Editorial transparency

Sources & Notes.

Every figure on NonCola.com is classified — so you know at a glance what is measured, what is directional, and what is editorial framing.

Audit · Sources & notes

Every figure, classified.

A visible audit of what's cited across NonCola.com, with each chart and dataset tagged so readers can tell at a glance what is measured, what is directional, and what is editorial framing.

Measured

Numeric values from peer-reviewed or government data, possibly rounded.

Directional

Direction and shape are accurate; absolute values are indexed or approximate.

Editorial

Diagrams or classifications constructed for explanation, not measurement.

  1. The Shift · Figure 1

    Per-capita CSD consumption (US, 1985–2024)

    Directional

    Long-arc trend line of US carbonated soft drink (CSD) gallons per capita.

    Notes — Direction and inflection points reflect well-documented industry data; specific gallon values are rounded and indexed for editorial readability rather than exact USDA/Beverage Marketing Corporation figures. Use linked primary sources for citation-grade numbers.

  2. The Shift · Figure 2

    Beverage share of stomach (US, by category)

    Directional

    Segmented bar showing approximate share of US beverage volume across CSDs, water, coffee, and emerging categories.

    Notes — Indicative shares illustrating relative category position. Real share data is published behind paywalled syndicated reports (Beverage Marketing Corporation, Euromonitor); values here are editorial approximations.

  3. Policy · Figure A

    Global SSB policy posture map

    Editorial

    Stylized world map tagging jurisdictions as Live, Announced, or Considering on sugar-sweetened beverage policy.

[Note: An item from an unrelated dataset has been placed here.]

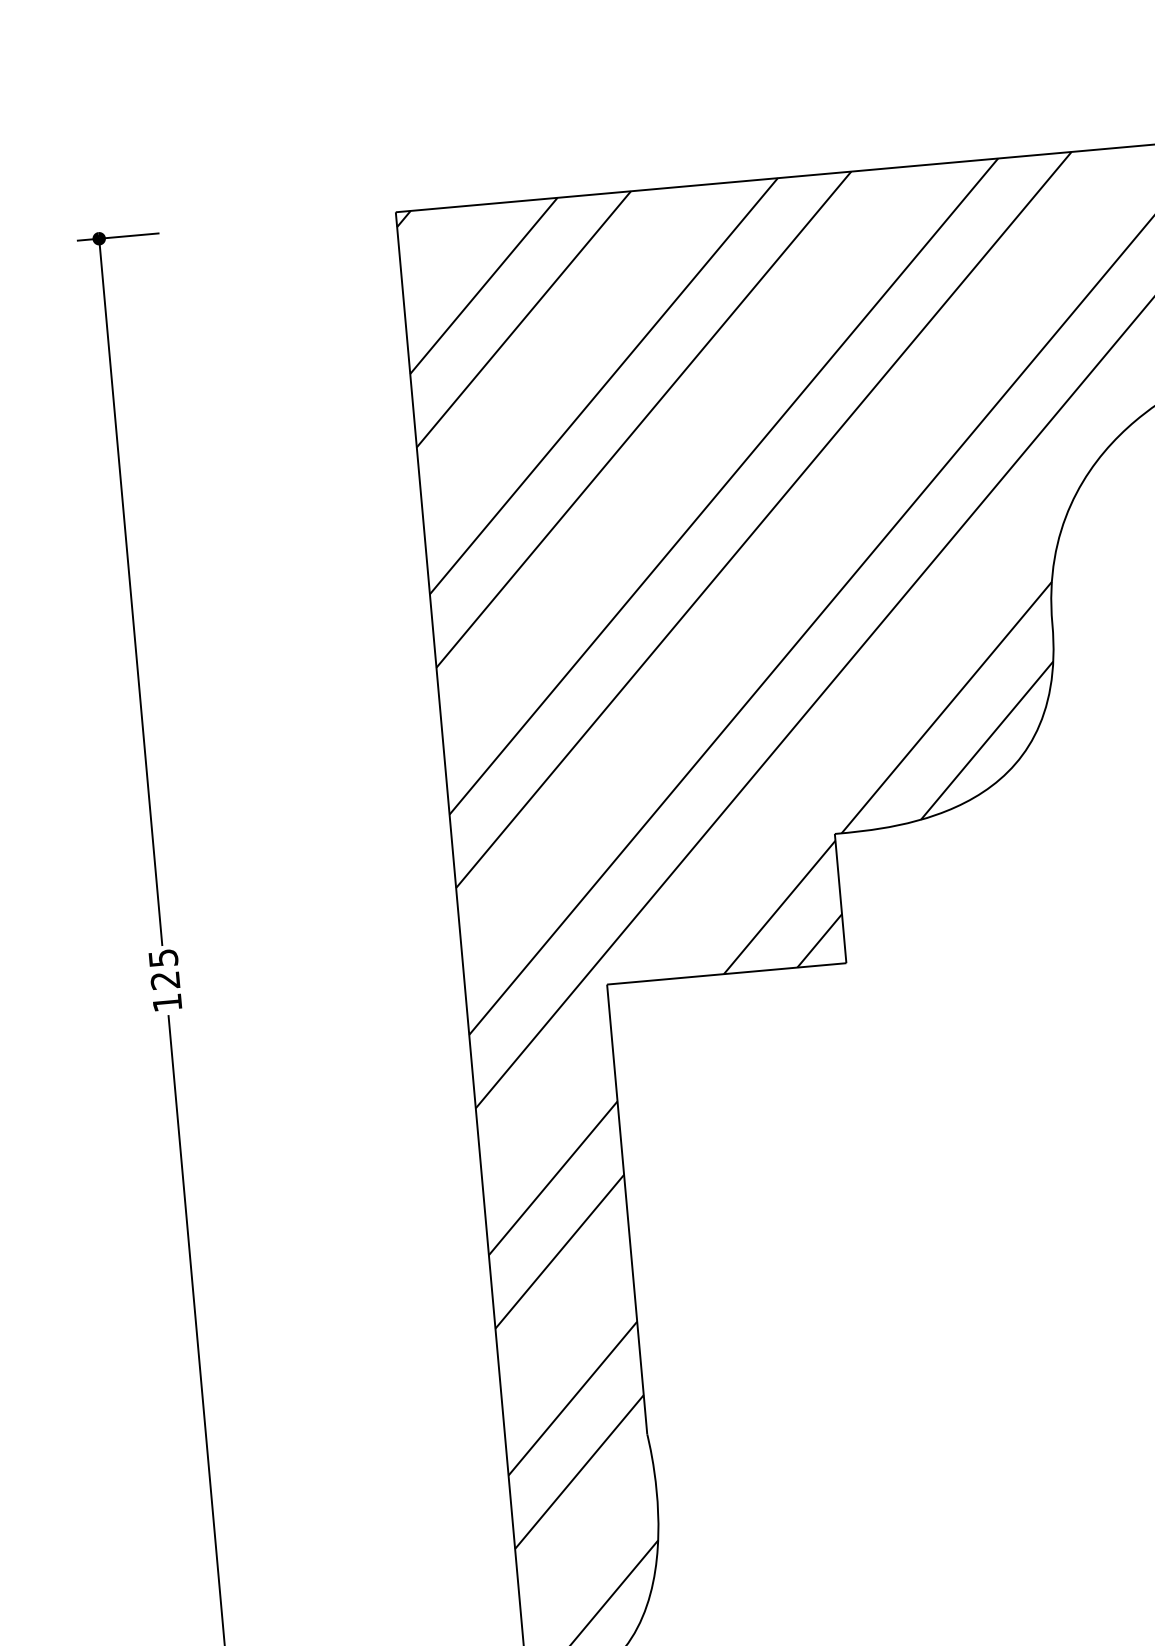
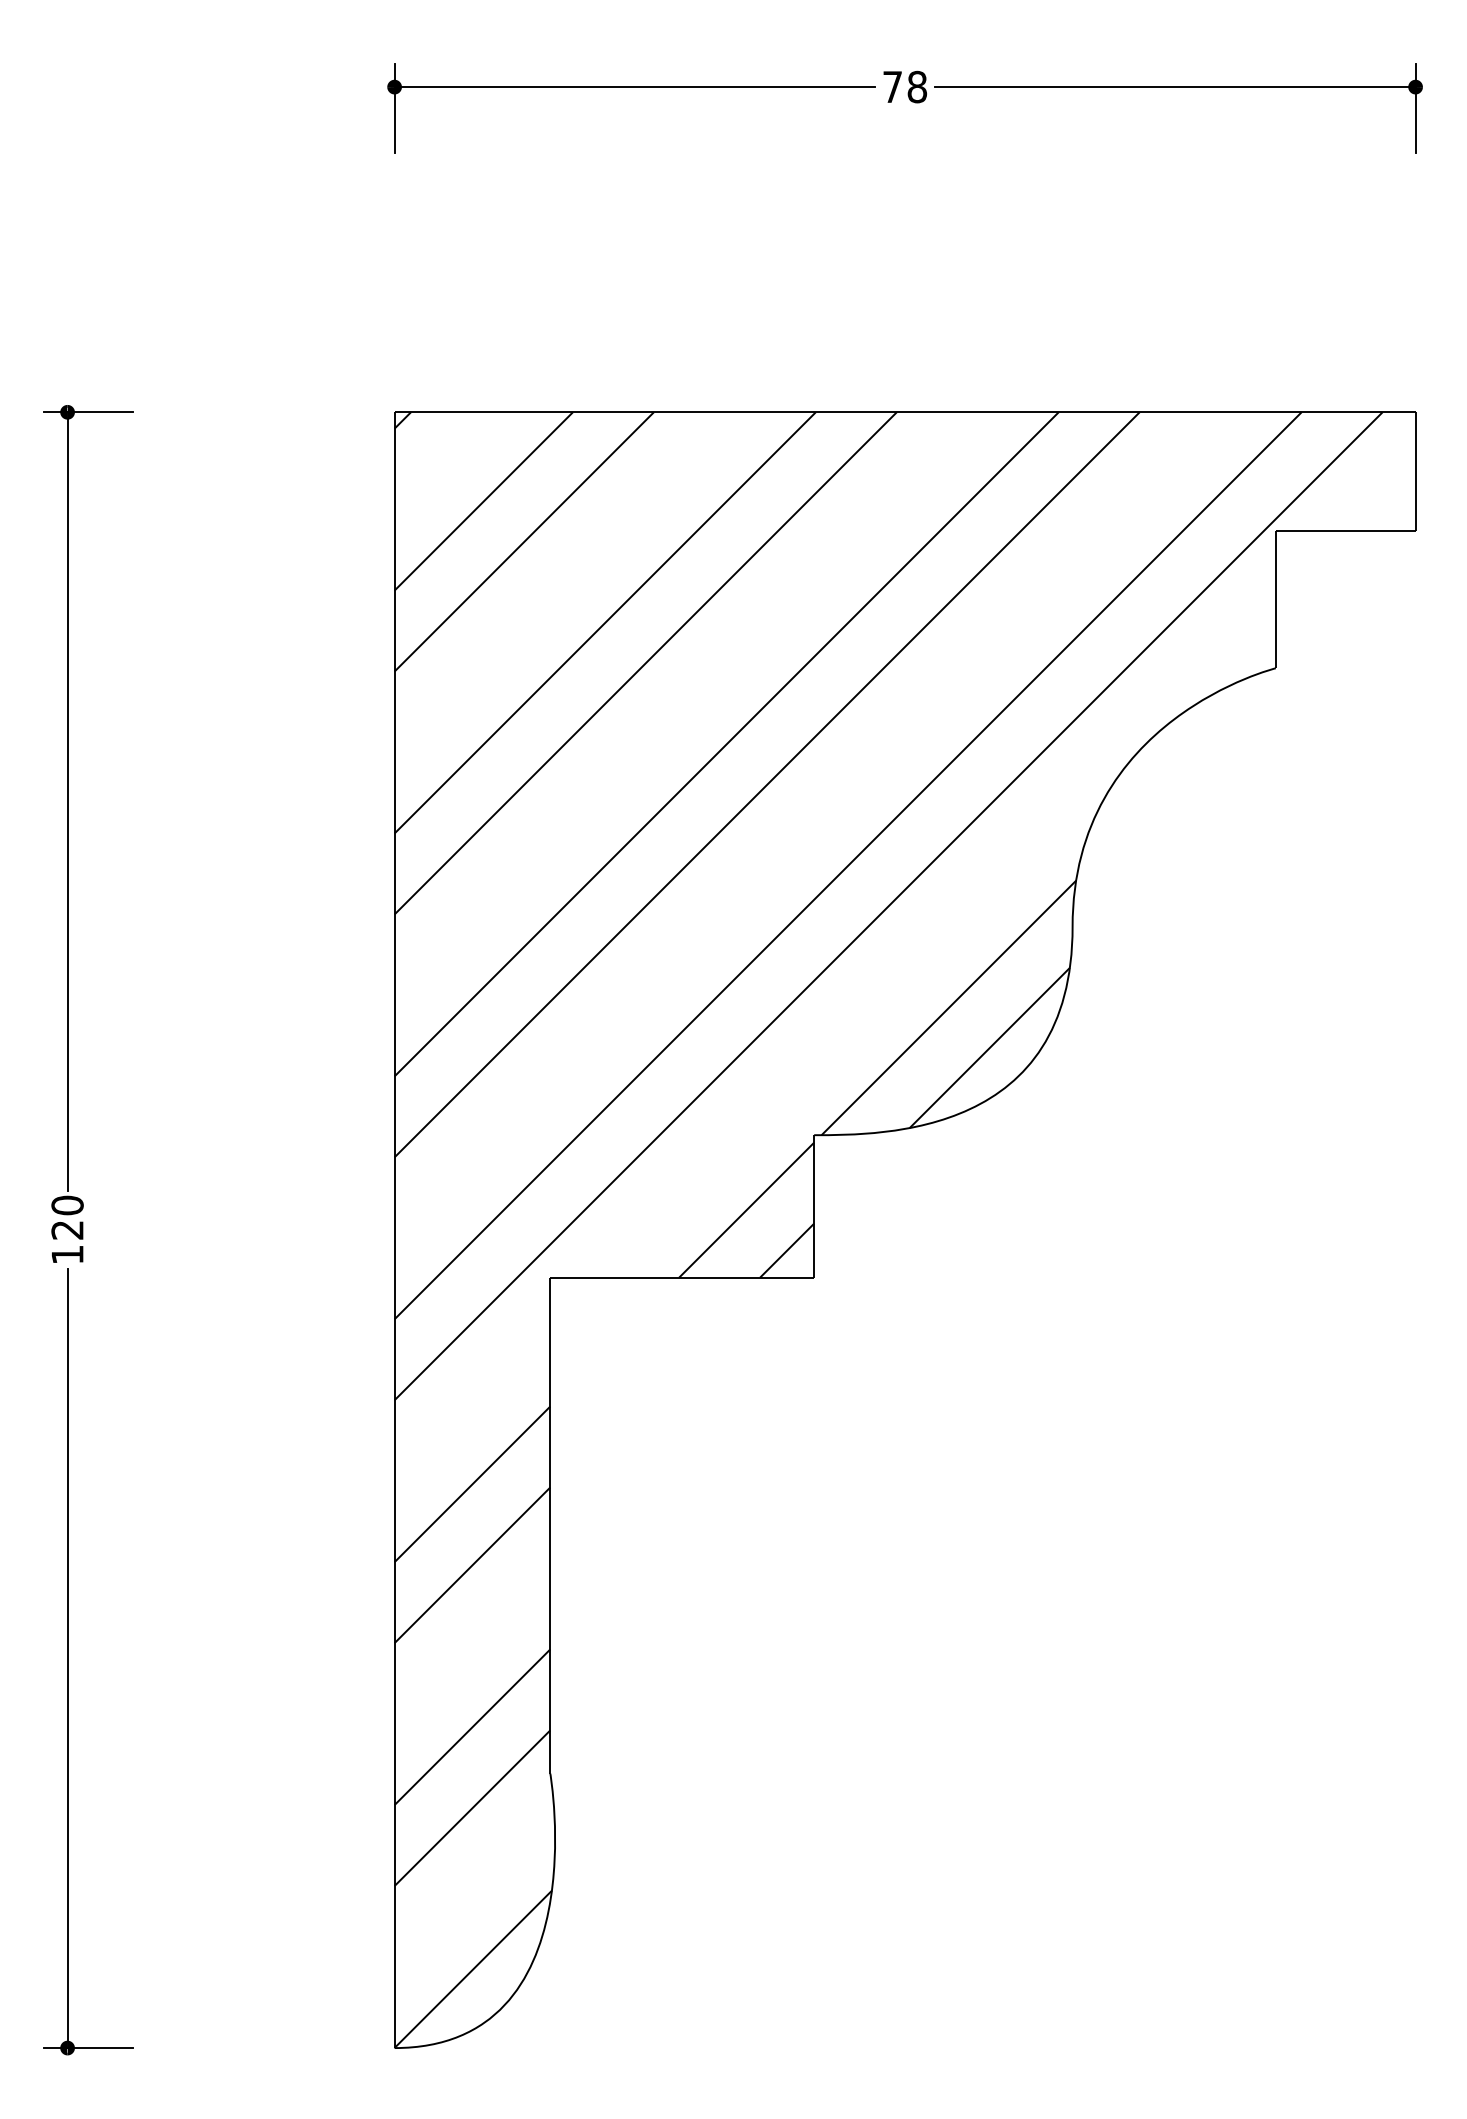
text: (163, 958) -> (67, 1205), 125 -> 120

    Notes — Pin positions are illustrative, not geographic. Status is editorial classification reconciled against the linked primary sources at time of publication.

  4. Policy · Figure B

    Reported SSB consumption change after major levies

    Measured

    Indexed before/after comparisons of reported SSB consumption or sales after policy implementation in Mexico, the UK, South Africa, and Berkeley, CA.

    Notes — Effect sizes are rounded summary figures from peer-reviewed studies and government reviews. Methodologies differ across jurisdictions (volume vs. kcal vs. household-purchase panels) — readers needing exact effect sizes should consult the underlying studies.

  5. Health · Mechanism flow

    Sugar → physiological outcome chain

    Editorial

    Step diagram mapping liquid-sugar intake to weight gain, insulin response, hepatic load, and chronic-disease risk.

    Notes — Mechanisms are well-established in the cited reviews; the visual chain is an editorial simplification, not a quantitative model.

  6. Health · Risk index

    Indexed chronic-condition risk vs. SSB intake

    Directional

    Indexed comparison of relative risk for type 2 diabetes, cardiovascular disease, and obesity associated with regular SSB consumption.

    Notes — Risk magnitudes shown are indexed for comparison; exact hazard ratios vary by study cohort and adjustment model. See the linked sources for measured effect sizes.

  7. Updates

    News Updates — sourced highlights

    Measured

    Each update entry is anchored to at least one primary source and dated.

    Notes — Entries are added only when verifiable. Editorial summaries paraphrase the linked source; readers should treat the source link as authoritative for any quoted detail.